Document section:
--------

FIG. 6 is a block diagram showing a configuration of the training device 20. FIG. 7 is a diagram for explaining an operation example of the training device 20. As shown in FIG. 6, the training device 20 includes an extraction unit 21, a generation unit 22, and a construction unit 23. The functions of the extraction unit 21, the generation unit 22, and the construction unit 23 are realized by the CPU 130 of FIG. 1 executing a training program. At least a part of the extraction unit 21, the generation unit 22, and the construction unit 23 can be realized in hardware such as electronic circuitry.

The extraction unit 21 extracts a reference sound data sequence and an output feature amount sequence from each of the plurality of pieces of the reference data D2 stored in the storage unit 140 or the like. The reference sound data sequence are data representing a frequency-domain spectrum of the time-domain waveform represented by the reference data D2 and can be a combination of a time series of pitch and a time series of amplitude spectrum envelope of a waveform represented by corresponding reference data D2, a mel spectrogram, etc. Frequency analysis of the reference data D2 using a prescribed time frame generates a sequence of reference sound data at prescribed intervals (for example, 5 ms). The output feature amount sequence is a time series of a feature amount (for example, amplitude) of the waveform corresponding to the reference sound data sequence which changes over time at a prescribed fineness corresponding to the prescribed interval (for example, 5 ms). The data interval in each type of data sequence can be shorter or longer than 5 ms, and can be the same as or different from each other. The generation unit 22 generates an input feature amount sequence from each of the plurality of output feature amount sequences. In the input feature amount sequence, the feature amount (for example, amplitude) changes over time at a fineness that is lower than the fineness of the time series of the feature amount (for example, amplitude) in the output feature amount sequence.

Specifically, as shown in FIG. 7, the generation unit 22 extracts a representative value of the amplitude within a prescribed period of time (prescribed time period) T including each time point t, in the output feature amount sequence. The interval between two adjacent time points t is 5 ms, for example, the length of the time period is 3 s, for example, and each time point t is positioned at the center of the time period T. In the example of FIG. 7, the representative value of the amplitude of each time period T is the maximum value of the amplitude within said time period T, but can be other statistical values, etc., of the amplitude within the time period T. The generation unit 22 generates the input feature amount sequence by arranging the representative values of the extracted amplitudes of the plurality of time periods T as the respective amplitudes of a plurality of time points tin the input feature amount sequence. The maximum value of the amplitude remains the same for a period of up to 3 s, and the interval at which the value changes is several tens of times longer compared to the interval 5 ms of time points. That is, the frequency of change is lower, i.e., the fineness is lower, for the input feature amount sequence as compared to the output feature amount sequence.

--------

Data extracted from a collection:
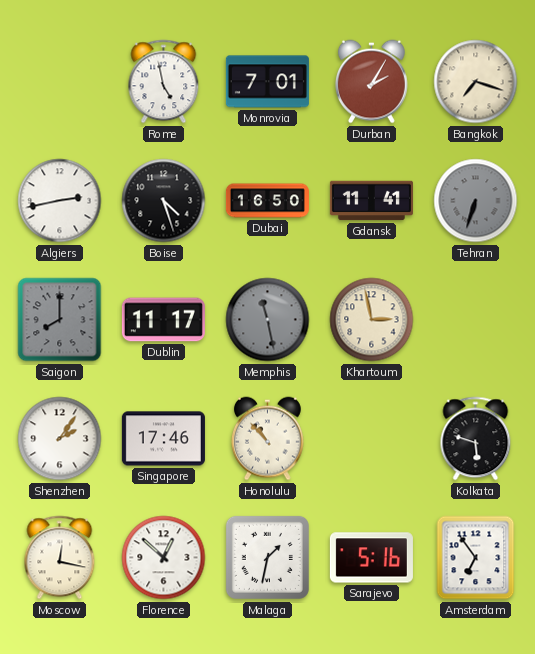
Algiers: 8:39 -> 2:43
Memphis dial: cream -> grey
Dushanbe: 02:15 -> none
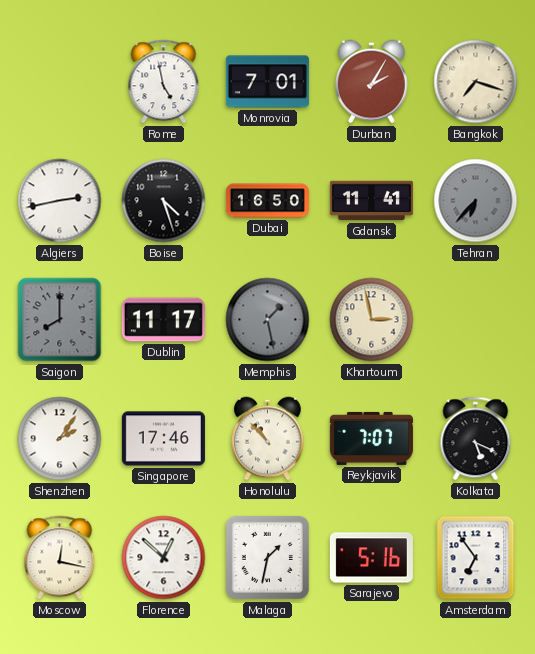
Tehran: 6:33 -> 6:37
Memphis: 11:28 -> 1:28
Reykjavik: none -> 7:07
Kolkata: 5:48 -> 5:19
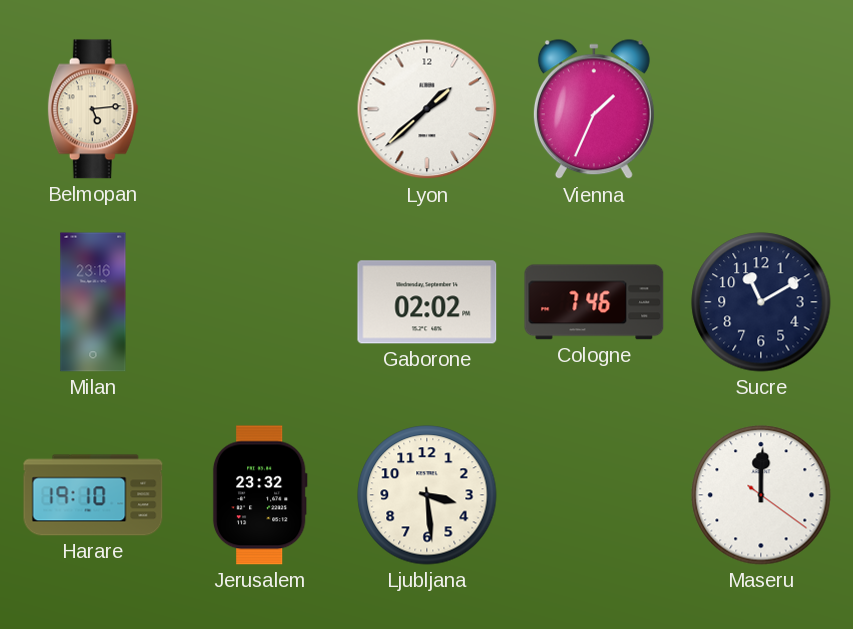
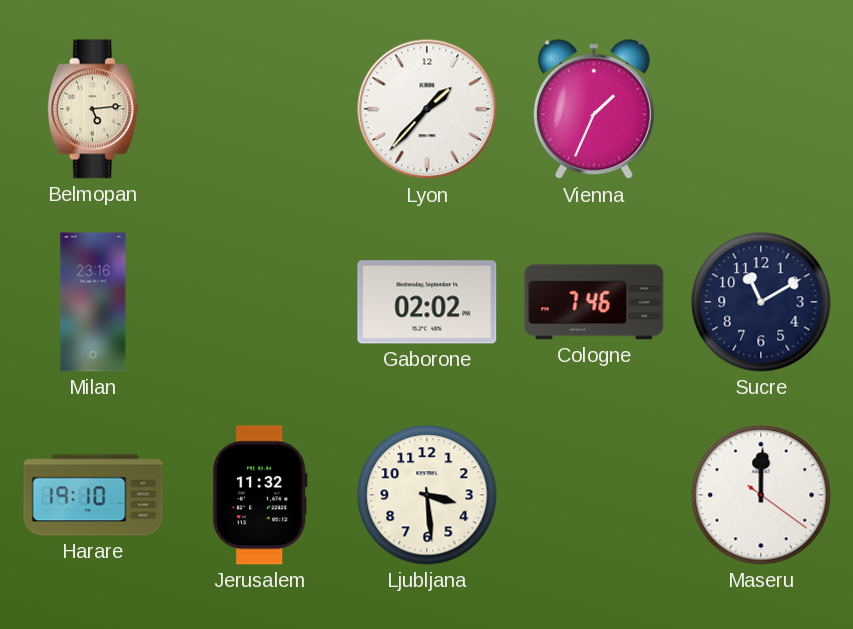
Lyon: 1:38 -> 1:37
Jerusalem: 23:32 -> 11:32
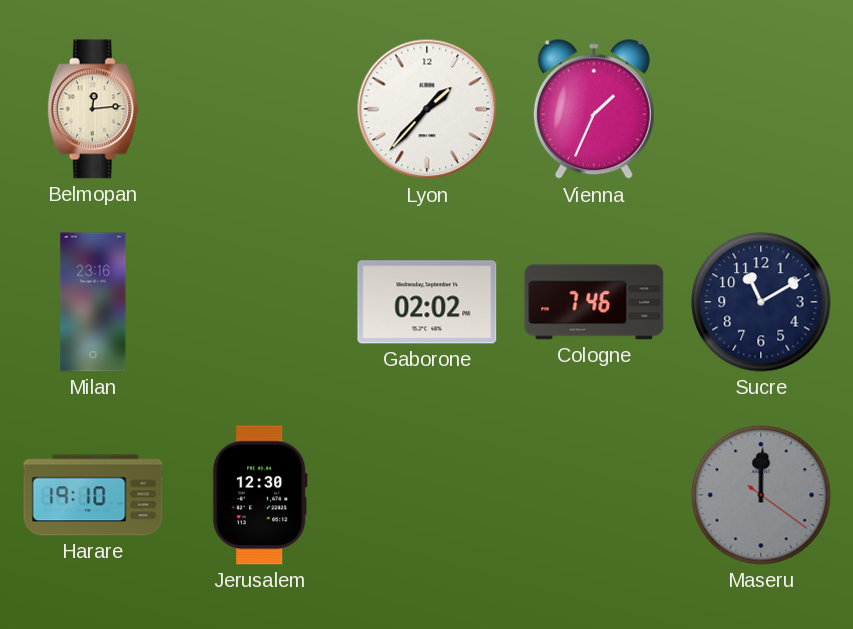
Belmopan: 5:14 -> 12:14
Jerusalem: 11:32 -> 12:30
Ljubljana: 3:29 -> none
Maseru dial: white -> grey
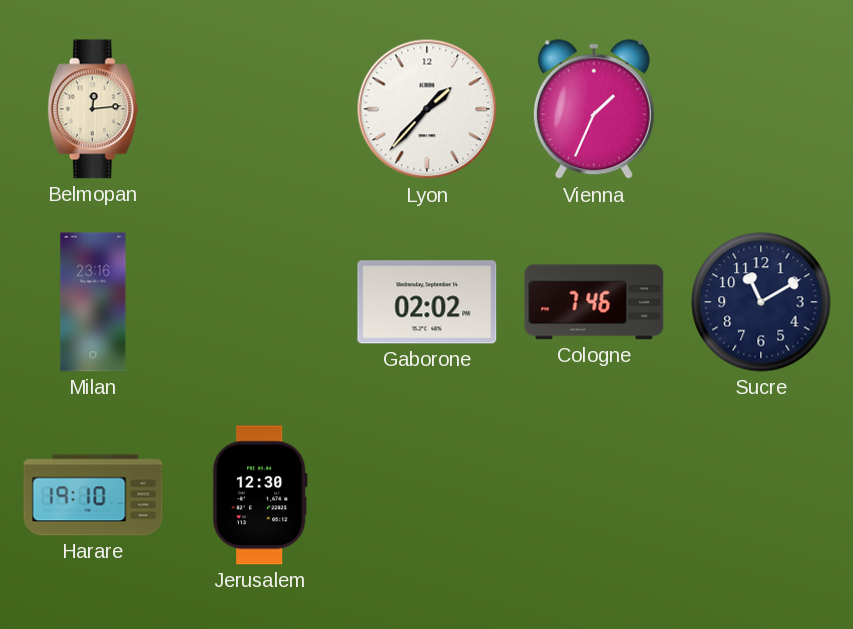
Maseru: 12:00 -> none
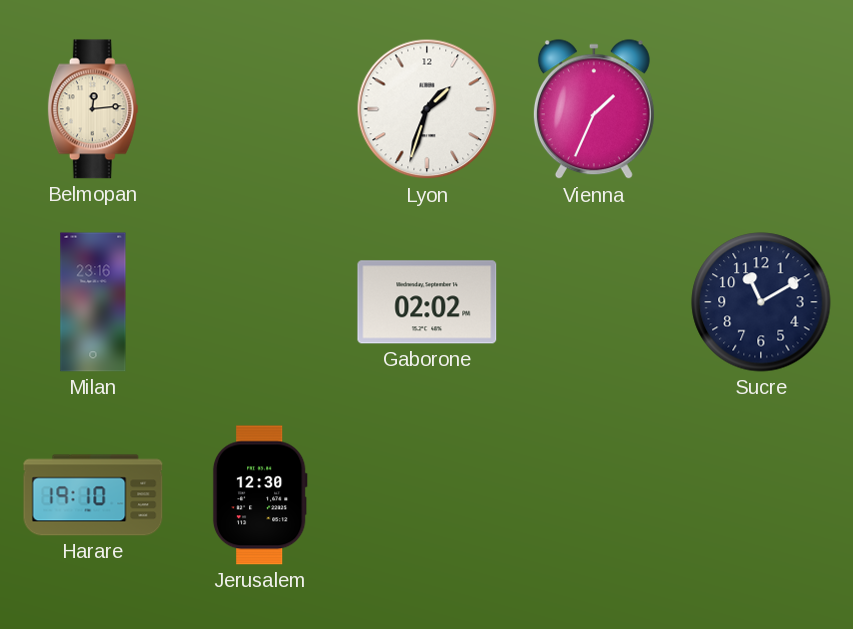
Lyon: 1:37 -> 1:33
Cologne: 7:46 -> none
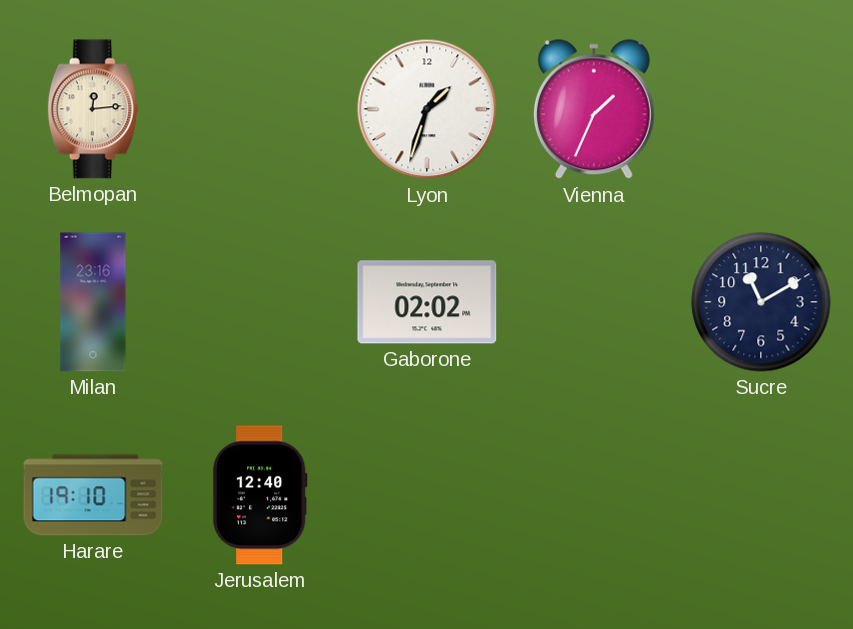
Jerusalem: 12:30 -> 12:40
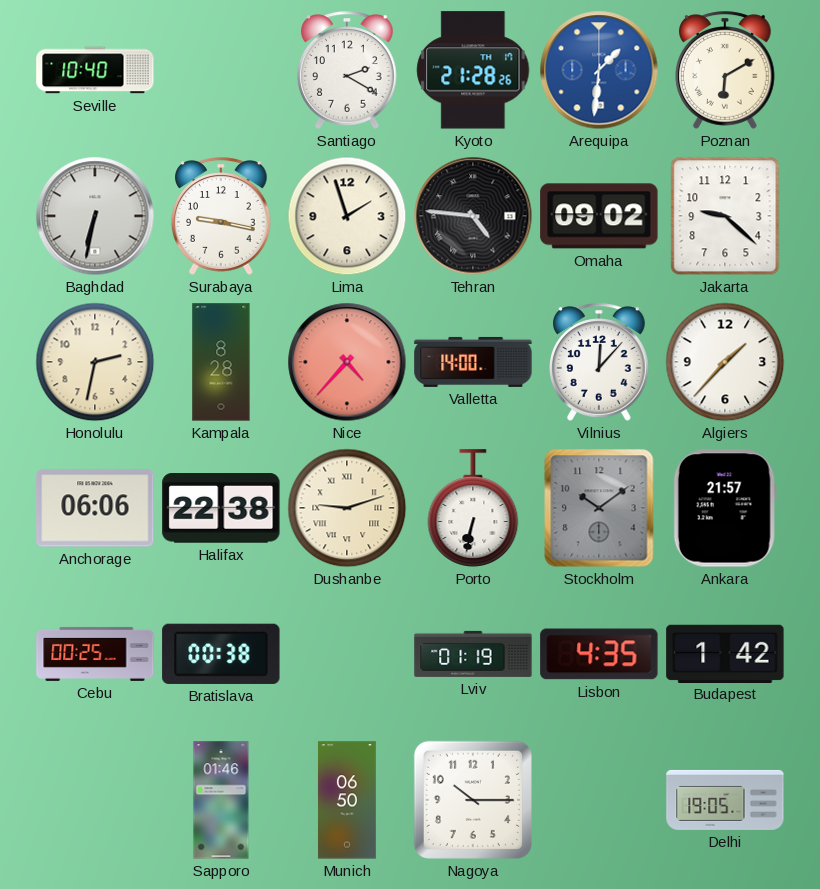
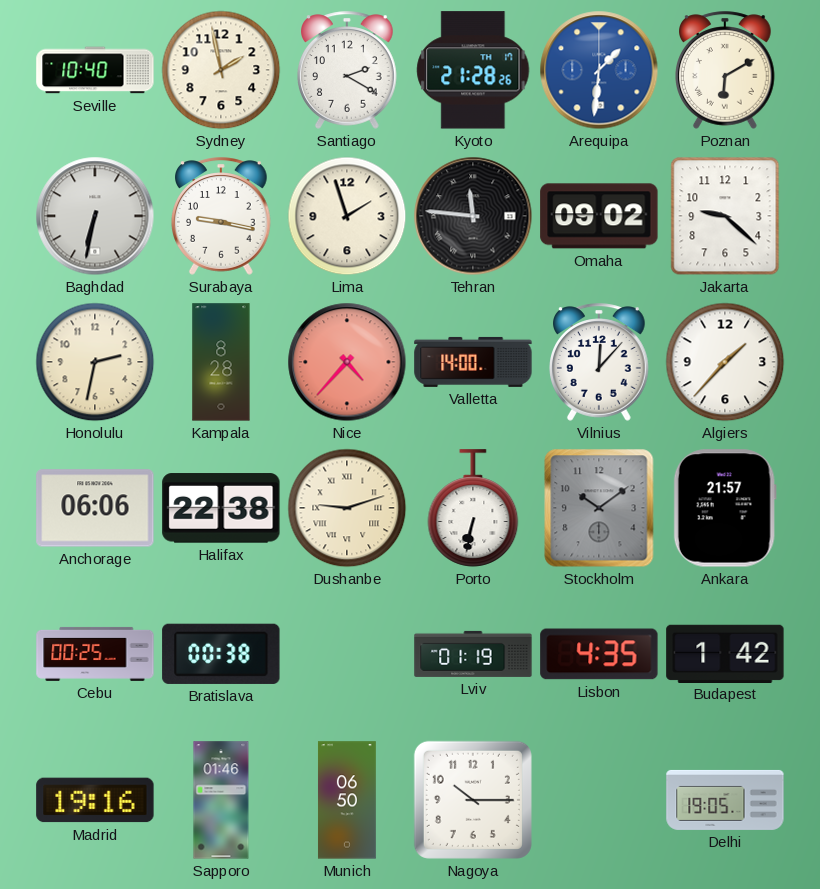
Sydney: none -> 1:58
Tehran: 4:46 -> 11:46
Madrid: none -> 19:16
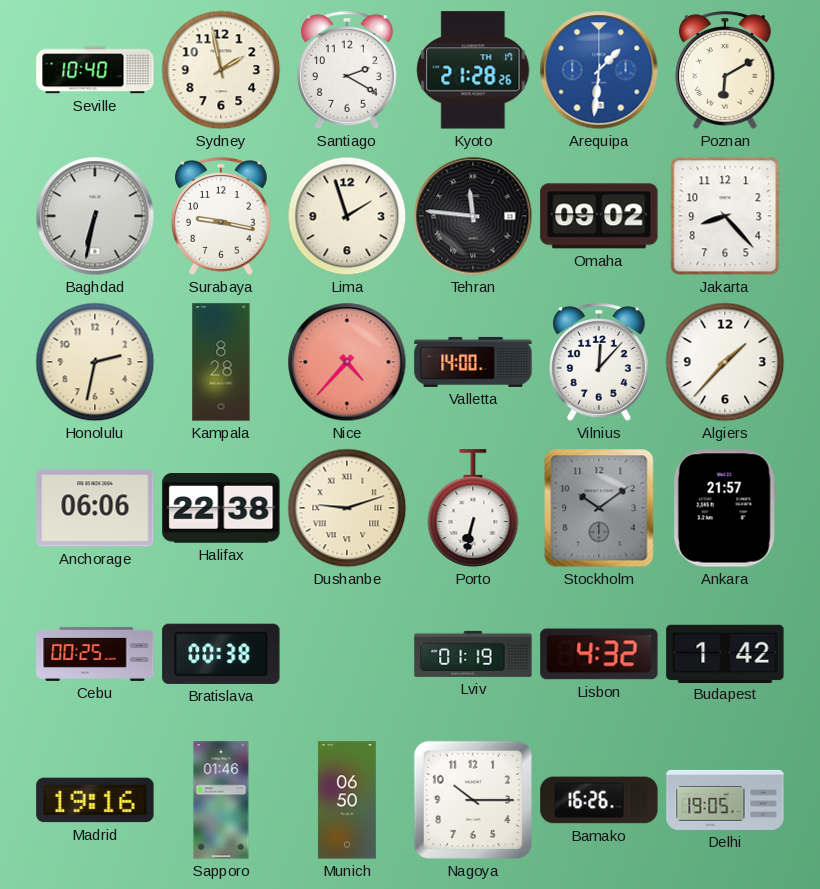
Jakarta: 9:22 -> 8:23
Lisbon: 4:35 -> 4:32
Bamako: none -> 16:26
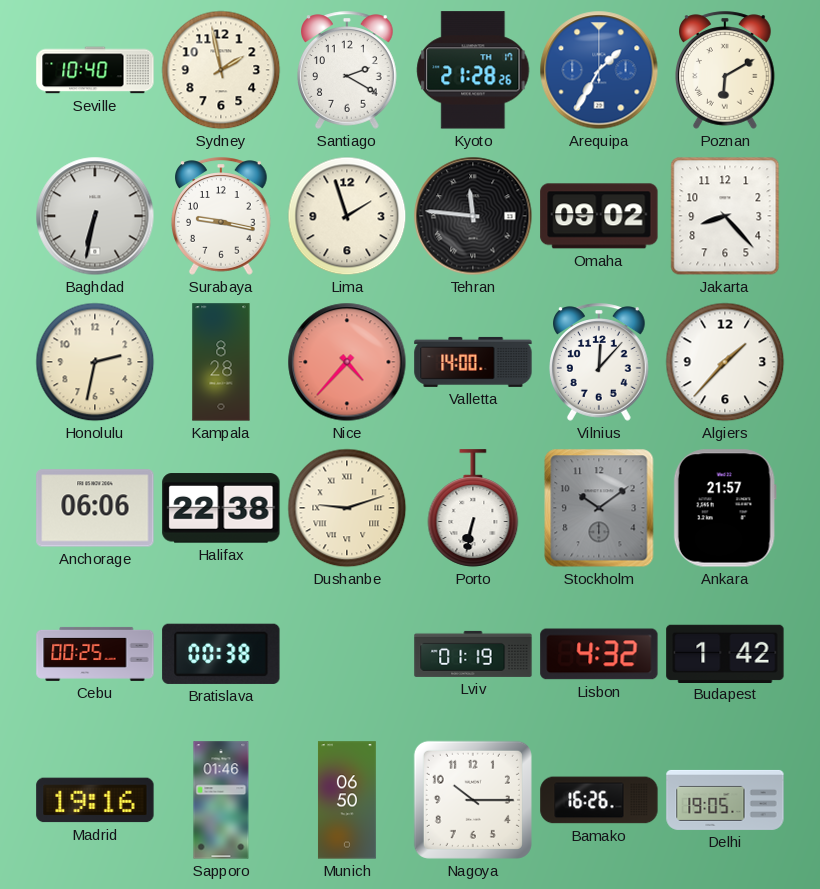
Arequipa: 1:31 -> 1:35
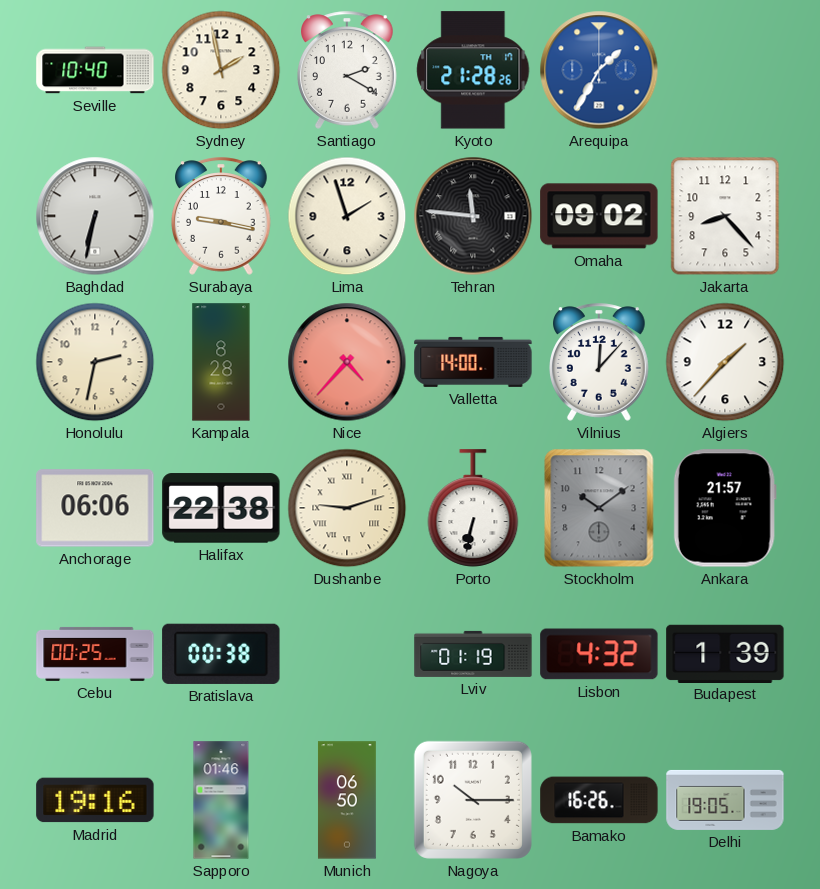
Poznan: 6:10 -> none
Budapest: 1:42 -> 1:39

--------

To be done:
**a)** In the training device passage, what is the representative value of the amplitude for each time period T in the example of FIG. 7?
**b)** Write the next part of the training device passage, starting after its final sentence.
These entries are separate material and are not part of the training device passage.

Answers in order:
**a)** It is the maximum value of the amplitude within that time period T.

**b)**
The constructing unit 23 prepares an (untrained or pre-trained) generative model m composed of a DNN and trains the generative model m based on the extracted reference sound data sequence, and based on the generated input feature amount sequence and the musical score feature amount sequence that is generated from each piece of the reference musical score data D4 stored in the storage unit 140 or the like. By this training, the trained model M, which has learned the input-output relationship between the musical score feature amount sequence as well as the input feature amount sequence, and the reference sound data sequence, is constructed. The prepared generative model m can include one DNN L1, as shown in FIG. 4, or include a plurality of DNNs L1-L3, as shown in FIG. 5. The constructing unit 23 stores the constructed trained model M in the storage unit 140 or the like.

(4) Sound Generation Process

FIG. 8 is a flowchart showing one example of a sound generation process carried out by the sound generation device 10 of FIG. 2. The sound generation process of FIG. 8 is performed by the CPU 130 of FIG. 1 executing a sound generation program stored in the storage unit 140 or the like. First, the CPU 130 determines whether the user has selected the musical score data D3 (Step S1). If the musical score data D3 have not been selected, the CPU 130 waits until the musical score data D3 are selected.

If the musical score data D3 have been selected, the CPU 130 causes the display unit 160 to display the reception screen 1 of FIG. 3 (Step S2). The reference image 4 based on the musical score data D3 selected in Step S1 is displayed in the reference area 2 of the reception screen 1. The CPU 130 then accepts the first feature amount sequence on the input area 3 of the reception screen 1 (Step S3).

The CPU 130 then uses the trained model M to process the musical score feature amount sequence of the musical score data D3 selected in Step S1 and the first feature amount sequence received in Step S3, thereby generating the result data D1 (Step S4). The CPU 130 then generates a sound signal, which is a time-domain waveform, from the result data D1 generated in Step S4 (Step S5) and terminates the sound generation process.

(5) Training Process

FIG. 9 is a flowchart showing an example of a training process performed by the training device 20 of FIG. 6. The training process of FIG. 9 is performed by the CPU 130 of FIG. 1 executing a training program stored in the storage unit 140 or the like. First, the CPU 130 acquires the plurality of pieces of reference data D2 used for training from the storage unit 140 or the like (Step S11). The CPU 130 then extracts a reference sound data sequence from each piece of the reference data D2 acquired in Step S11 (Step S12). Further, the CPU 130 extracts an output feature amount sequence (for example, time series of amplitude) from each piece of the reference data D2 acquired in Step S1 (Step S13).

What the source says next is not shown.